Descending is as hard as climbing, except for the knowledge that each step takes us closer to Bolzano, with its warm beds and hot food. Snow and icy rocks begin to give way to scraggly trees, and trees to snow-covered fields. Curls of smoke and crowing roosters signal farms and villages. We sleep in barns, warmed by cows and goats.

One night in a village, everyone sleeps in an inn. I survey the kitchen, trying to find the best place to curl up, when the inn’s maidservant, who must be about Cicilly’s age and has black braids that shine in the firelight, takes me by the hand and leads me out and down the snowy street. We stop in front of the huge village oven, built right into the mountainside. She opens the door, touches the warm stone, and climbs in, gesturing for me to follow.

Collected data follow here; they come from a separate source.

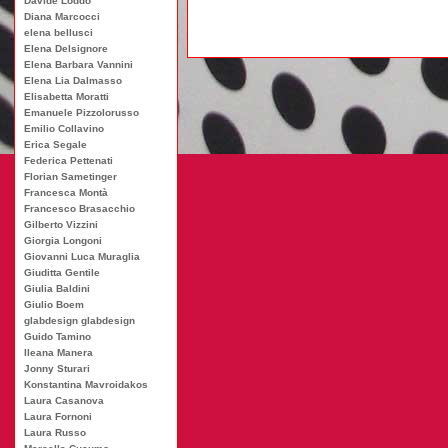
Davide Loddo
Diana Marcocci
elena bellusci
Elena Delsignore
Elena Barbara Vannini
Elena Lia Dalmasso
Elisabetta Moratti
Emanuele Pizzolorusso
Emilio Collavino
Erica Segale
Federica Pettenati
Florian Sametinger
Francesca Montà
Francesco Brasacchio
Gilberto Vizzini
Giorgia Longoni
Giovanni Luca Muraglia
Giuditta Gentile
Giulia Baldini
Giulio Boem
glabdesign glabdesign
Guido Tamino
Ileana Manera
Jonny Sturari
Konstantina Mavroidakos
Laura Casanova
Laura Fornoni
Laura Russo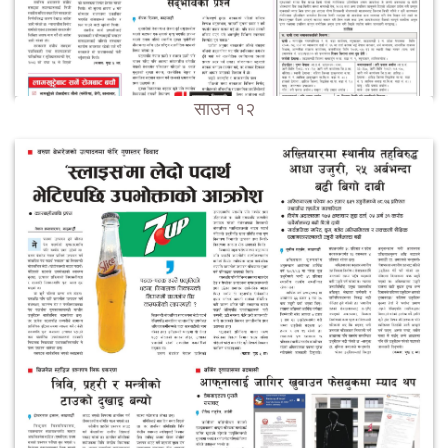
साउन १२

There’s room for us both, and the heat left over from
the day’s baking seeps into my back, my legs, my aching bones. The smell of warm bread envelops me. In sleep, I am home with Rose on her baking days and the warmth of our garden in summer.

Just as light begins to seep around the door’s edges, an old woman with eyes deep in her wrinkled face shoos us out, but she smiles and gives us each a hunk of barley bread that she has tied up in her apron. We race back to the inn.

After a warm night and kind strangers, I find my way over the rocks easily all day long, my head full of the sound of John Mouse’s laughter, the sight of him winking at me.

Then, after fifteen days, or fourteen if you believe Petrus Tappester, we arrive at the hospice in Bolzano.

My mistress isn’t there.

“Too soon,” Bartilmew says when he sees me looking through the dormitory. “Wait.”

That’s what he says, but what if she’s lost in the snow somewhere? What if she has fallen down a cliff or been overtaken by robbers? What if the mercenaries found her? I pray to St. Margaret to keep her safe.

When I go back to the common room, a pile of clothes greets me. “Those need to be washed,” Dame Isabel says. “And some need mending.”

“Where’s our supper? Hurry up, girl,” Petrus says.

I want to kick the pile of clothes and storm out of the hospice. Don’t they think I get tired? Don’t they know how hungry and cold I am?